__About this task__. Below this line are records; write out exactly the lines from the one containing "Ziploc bags, claiming that the company's" through the one containing "unknown. College football", with the pictures left out.

__Exercise data__.
################

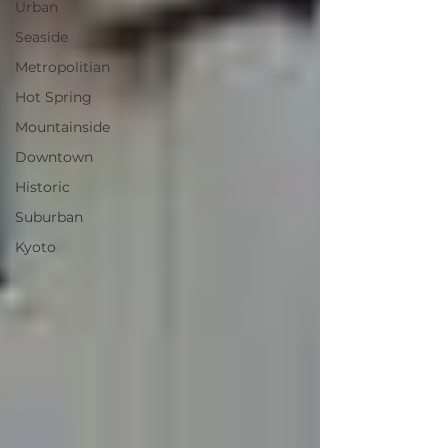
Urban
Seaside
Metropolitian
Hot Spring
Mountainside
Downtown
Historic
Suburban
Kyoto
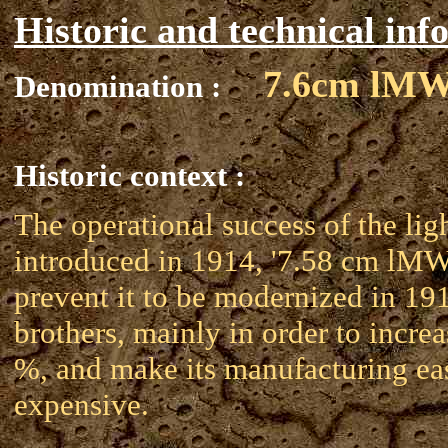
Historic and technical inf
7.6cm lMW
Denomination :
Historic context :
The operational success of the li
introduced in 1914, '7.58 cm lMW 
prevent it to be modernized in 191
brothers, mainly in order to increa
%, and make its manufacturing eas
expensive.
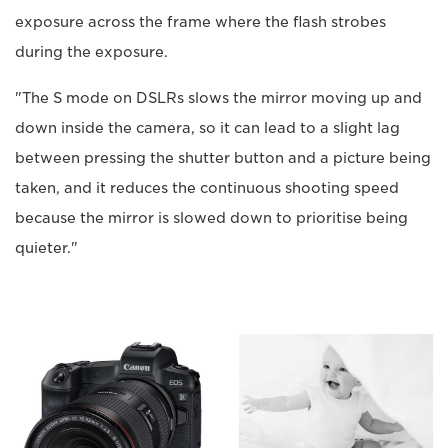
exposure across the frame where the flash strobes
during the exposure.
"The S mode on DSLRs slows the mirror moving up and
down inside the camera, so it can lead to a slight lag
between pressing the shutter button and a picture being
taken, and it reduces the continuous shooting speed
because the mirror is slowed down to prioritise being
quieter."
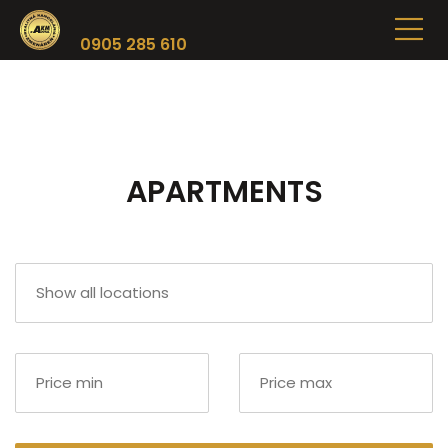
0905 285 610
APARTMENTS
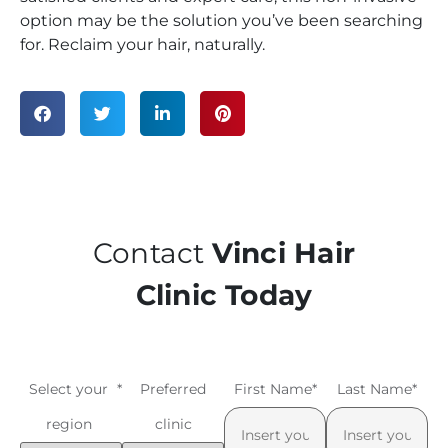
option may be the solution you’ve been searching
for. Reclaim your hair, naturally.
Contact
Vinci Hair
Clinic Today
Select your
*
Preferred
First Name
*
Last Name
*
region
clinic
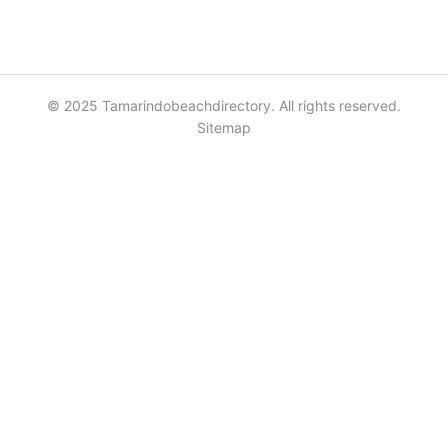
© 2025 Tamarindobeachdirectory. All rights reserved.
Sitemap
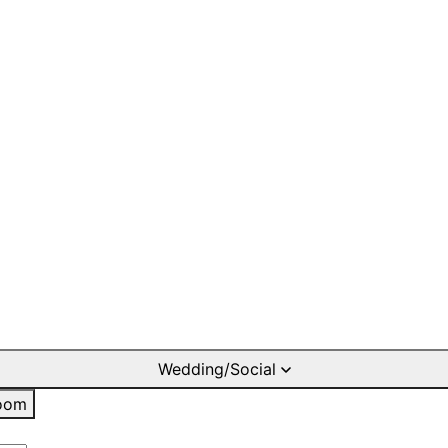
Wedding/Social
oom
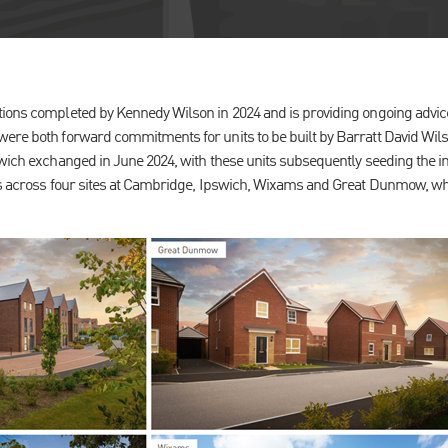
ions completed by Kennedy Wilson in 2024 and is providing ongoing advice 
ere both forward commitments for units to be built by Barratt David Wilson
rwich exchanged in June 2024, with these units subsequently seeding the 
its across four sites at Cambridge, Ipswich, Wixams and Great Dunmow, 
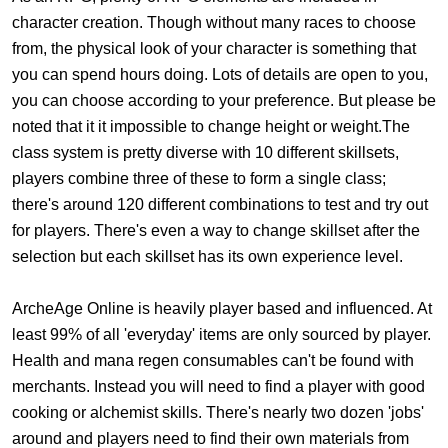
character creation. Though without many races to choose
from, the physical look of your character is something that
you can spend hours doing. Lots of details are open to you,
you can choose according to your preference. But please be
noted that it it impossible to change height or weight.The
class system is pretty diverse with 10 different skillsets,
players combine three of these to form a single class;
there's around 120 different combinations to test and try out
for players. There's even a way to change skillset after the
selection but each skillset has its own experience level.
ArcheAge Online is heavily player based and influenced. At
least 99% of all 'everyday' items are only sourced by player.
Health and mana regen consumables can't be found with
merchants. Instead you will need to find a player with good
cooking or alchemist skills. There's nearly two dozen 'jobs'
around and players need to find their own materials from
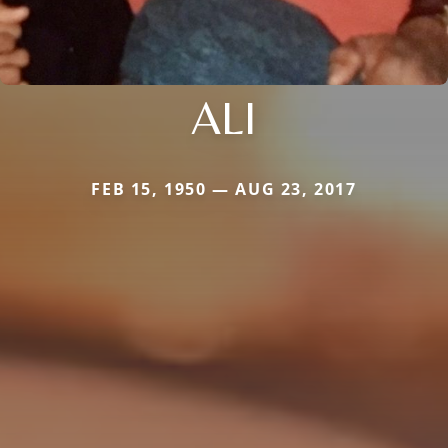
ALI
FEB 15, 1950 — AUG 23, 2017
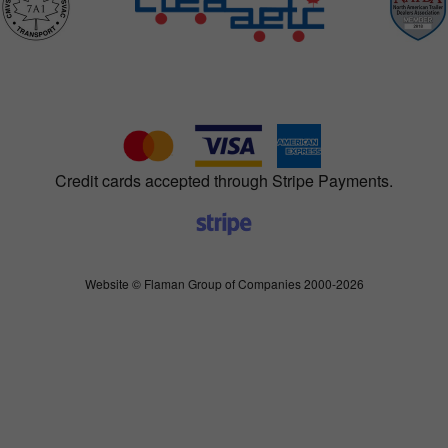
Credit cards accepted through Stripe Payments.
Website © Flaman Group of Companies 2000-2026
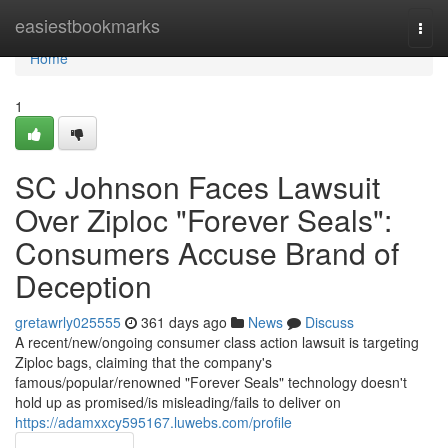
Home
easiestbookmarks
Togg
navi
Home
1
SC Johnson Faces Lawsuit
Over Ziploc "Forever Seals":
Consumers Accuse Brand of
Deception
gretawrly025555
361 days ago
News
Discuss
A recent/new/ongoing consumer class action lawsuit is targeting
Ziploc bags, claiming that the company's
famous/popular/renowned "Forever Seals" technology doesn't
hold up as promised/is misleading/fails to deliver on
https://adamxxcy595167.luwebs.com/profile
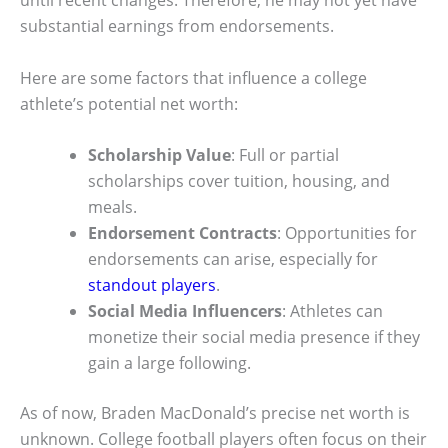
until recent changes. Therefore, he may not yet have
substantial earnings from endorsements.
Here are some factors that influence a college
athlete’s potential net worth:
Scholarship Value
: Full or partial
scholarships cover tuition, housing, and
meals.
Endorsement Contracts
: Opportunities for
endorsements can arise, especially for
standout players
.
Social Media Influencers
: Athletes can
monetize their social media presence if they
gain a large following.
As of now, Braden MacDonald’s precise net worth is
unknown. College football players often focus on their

################

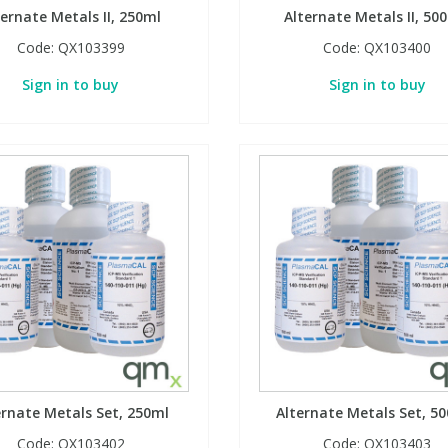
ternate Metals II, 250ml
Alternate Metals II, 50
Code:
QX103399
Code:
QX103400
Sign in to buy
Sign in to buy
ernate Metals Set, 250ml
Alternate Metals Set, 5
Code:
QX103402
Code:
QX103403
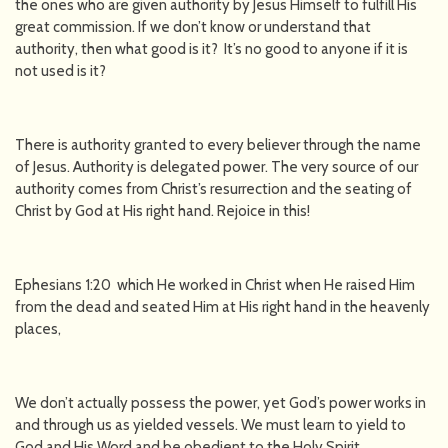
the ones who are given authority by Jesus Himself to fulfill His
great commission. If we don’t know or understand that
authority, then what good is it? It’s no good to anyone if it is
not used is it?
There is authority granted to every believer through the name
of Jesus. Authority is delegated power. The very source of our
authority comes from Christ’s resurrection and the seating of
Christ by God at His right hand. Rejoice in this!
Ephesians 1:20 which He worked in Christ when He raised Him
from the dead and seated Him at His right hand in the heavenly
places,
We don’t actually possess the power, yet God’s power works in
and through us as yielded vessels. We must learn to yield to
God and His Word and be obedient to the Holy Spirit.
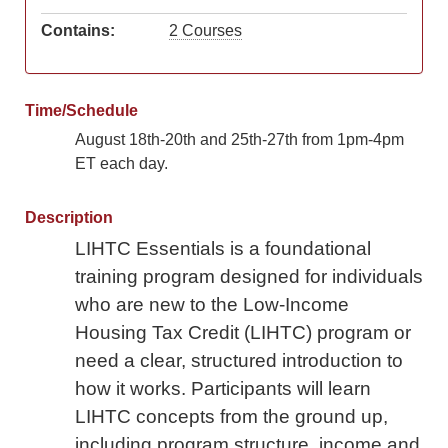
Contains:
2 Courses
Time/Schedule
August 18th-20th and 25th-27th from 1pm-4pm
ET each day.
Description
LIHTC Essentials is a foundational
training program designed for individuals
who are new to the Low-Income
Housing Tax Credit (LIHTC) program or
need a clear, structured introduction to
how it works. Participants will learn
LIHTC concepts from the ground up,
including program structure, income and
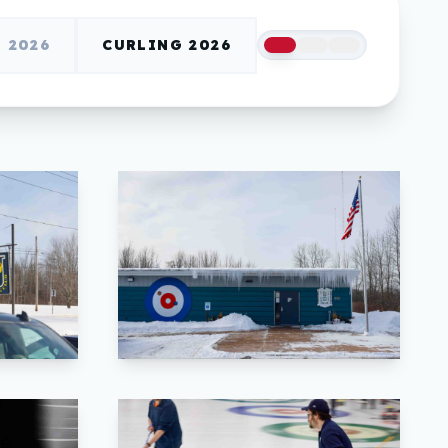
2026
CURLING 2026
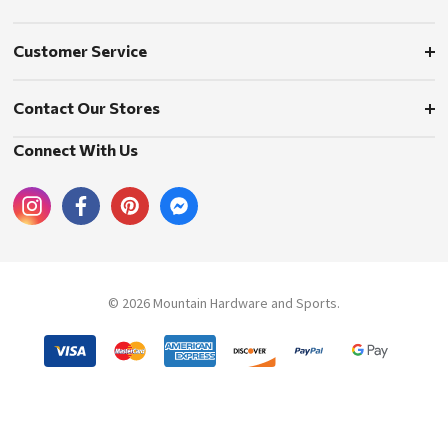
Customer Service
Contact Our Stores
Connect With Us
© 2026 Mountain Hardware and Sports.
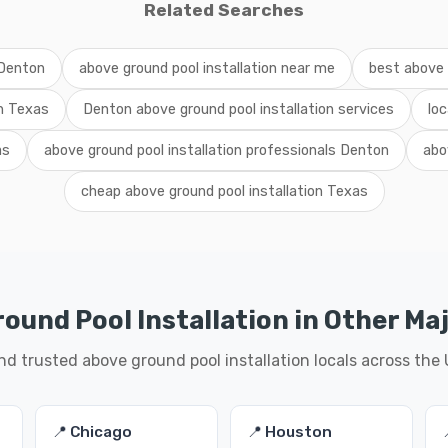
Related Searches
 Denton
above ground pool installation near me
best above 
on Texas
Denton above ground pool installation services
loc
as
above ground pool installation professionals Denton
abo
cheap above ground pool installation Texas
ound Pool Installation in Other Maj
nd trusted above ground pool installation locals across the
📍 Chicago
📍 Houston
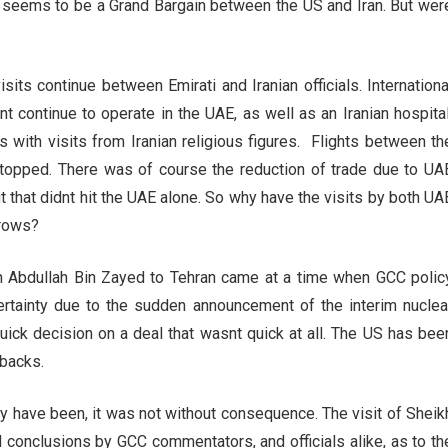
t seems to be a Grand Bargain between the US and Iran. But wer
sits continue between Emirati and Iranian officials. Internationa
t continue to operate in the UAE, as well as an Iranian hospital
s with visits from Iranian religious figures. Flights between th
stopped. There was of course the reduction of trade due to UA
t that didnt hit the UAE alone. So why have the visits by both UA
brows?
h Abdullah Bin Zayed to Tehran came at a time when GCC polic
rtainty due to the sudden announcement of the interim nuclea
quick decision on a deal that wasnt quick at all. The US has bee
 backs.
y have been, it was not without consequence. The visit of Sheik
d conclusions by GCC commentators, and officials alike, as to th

################

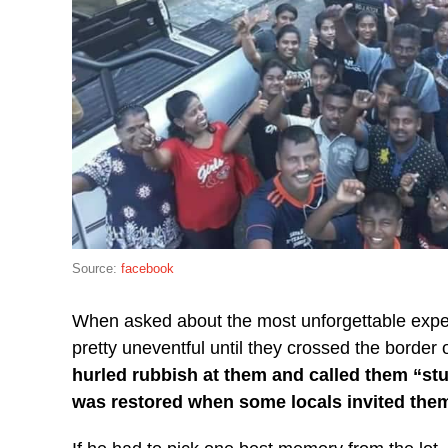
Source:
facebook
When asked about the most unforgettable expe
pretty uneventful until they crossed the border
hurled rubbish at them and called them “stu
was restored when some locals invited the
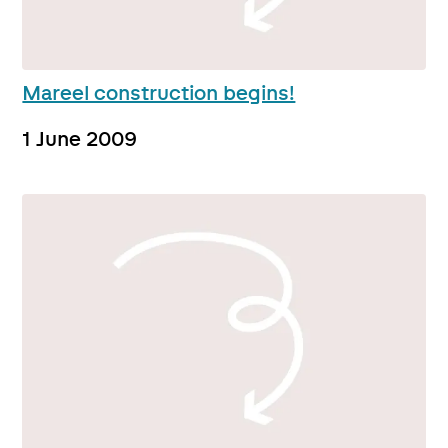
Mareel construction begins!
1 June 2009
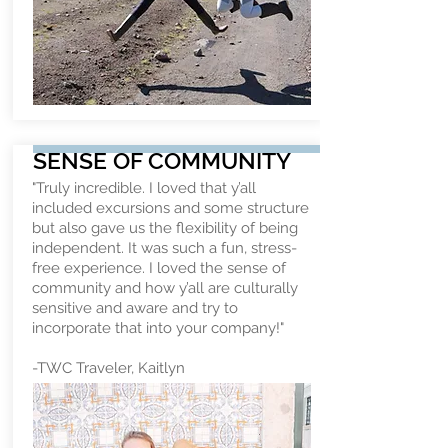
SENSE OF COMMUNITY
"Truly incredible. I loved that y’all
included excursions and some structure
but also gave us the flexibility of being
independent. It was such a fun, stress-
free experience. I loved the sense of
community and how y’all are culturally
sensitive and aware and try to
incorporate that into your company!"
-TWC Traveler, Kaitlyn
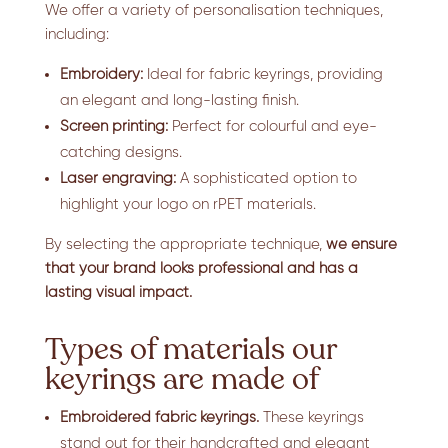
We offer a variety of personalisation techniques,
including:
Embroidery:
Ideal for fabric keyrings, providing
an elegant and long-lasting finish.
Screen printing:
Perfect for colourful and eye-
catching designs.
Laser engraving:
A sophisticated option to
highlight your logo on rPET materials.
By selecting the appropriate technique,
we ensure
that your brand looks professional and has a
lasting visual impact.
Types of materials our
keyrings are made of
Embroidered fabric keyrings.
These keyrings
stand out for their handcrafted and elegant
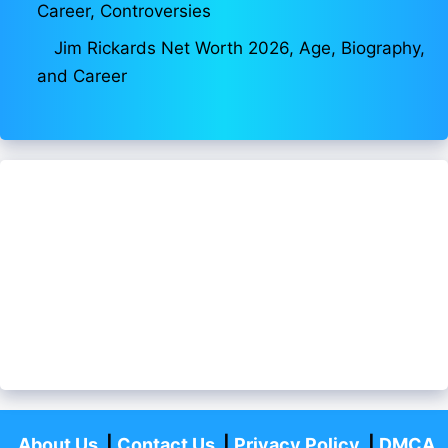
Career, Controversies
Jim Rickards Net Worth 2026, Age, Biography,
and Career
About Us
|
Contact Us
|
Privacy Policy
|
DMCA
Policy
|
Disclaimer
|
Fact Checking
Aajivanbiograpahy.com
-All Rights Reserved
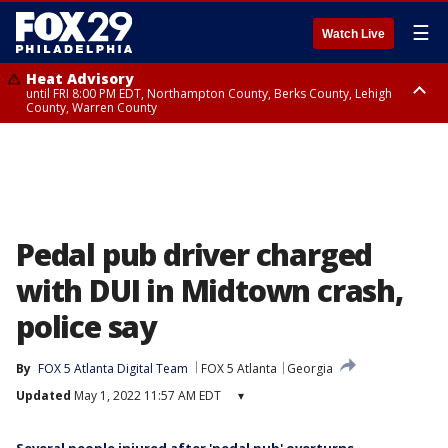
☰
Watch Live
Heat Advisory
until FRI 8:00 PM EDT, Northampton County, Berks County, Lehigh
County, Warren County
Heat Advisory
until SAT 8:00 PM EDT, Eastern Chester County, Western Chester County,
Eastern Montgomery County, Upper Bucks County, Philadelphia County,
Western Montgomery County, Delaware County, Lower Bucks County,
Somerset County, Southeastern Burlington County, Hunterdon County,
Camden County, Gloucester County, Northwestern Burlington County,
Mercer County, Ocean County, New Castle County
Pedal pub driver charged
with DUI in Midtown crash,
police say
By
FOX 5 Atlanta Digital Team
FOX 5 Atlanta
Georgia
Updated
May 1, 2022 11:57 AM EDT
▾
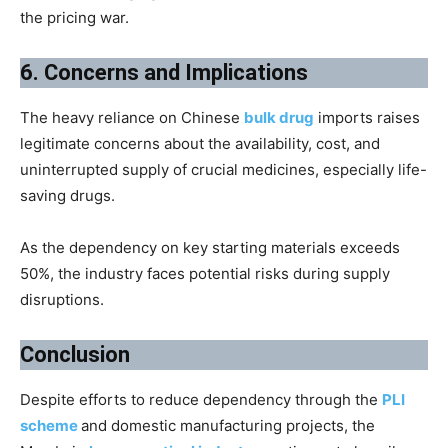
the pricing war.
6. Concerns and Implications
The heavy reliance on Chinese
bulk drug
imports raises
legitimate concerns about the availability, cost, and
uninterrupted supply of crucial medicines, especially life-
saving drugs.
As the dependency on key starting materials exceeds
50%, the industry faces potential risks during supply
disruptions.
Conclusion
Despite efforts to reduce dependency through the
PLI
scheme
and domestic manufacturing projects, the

################

__Task result__.
Ziploc bags, claiming that the company's
famous/popular/renowned "Forever Seals" technology doesn't
hold up as promised/is misleading/fails to deliver on
https://adamxxcy595167.luwebs.com/profile
until recent changes. Therefore, he may not yet have
substantial earnings from endorsements.
Here are some factors that influence a college
athlete’s potential net worth:
Scholarship Value
: Full or partial
scholarships cover tuition, housing, and
meals.
Endorsement Contracts
: Opportunities for
endorsements can arise, especially for
standout players
.
Social Media Influencers
: Athletes can
monetize their social media presence if they
gain a large following.
As of now, Braden MacDonald’s precise net worth is
unknown. College football players often focus on their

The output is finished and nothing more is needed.